> _WHAT YOU WILL DO_
Rewrite each line of the data below as a row of a Markdown table with two columns, "Row" for its number and "Line" for its text. Skip blank lines and leave out the pictures.

> _RECORD SET_
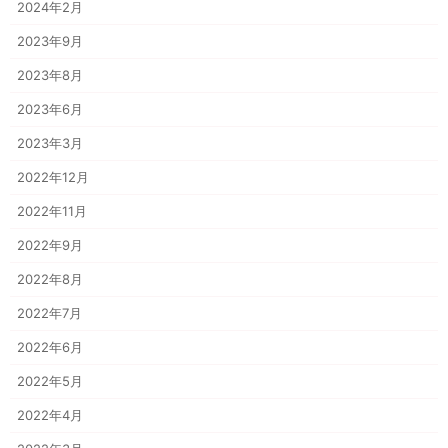
2024年2月
2023年9月
2023年8月
2023年6月
2023年3月
2022年12月
2022年11月
2022年9月
2022年8月
2022年7月
2022年6月
2022年5月
2022年4月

> _RESPONSE TO THIS EXERCISE_
| Row | Line |
|---|---|
| 1 | 2024年2月 |
| 2 | 2023年9月 |
| 3 | 2023年8月 |
| 4 | 2023年6月 |
| 5 | 2023年3月 |
| 6 | 2022年12月 |
| 7 | 2022年11月 |
| 8 | 2022年9月 |
| 9 | 2022年8月 |
| 10 | 2022年7月 |
| 11 | 2022年6月 |
| 12 | 2022年5月 |
| 13 | 2022年4月 |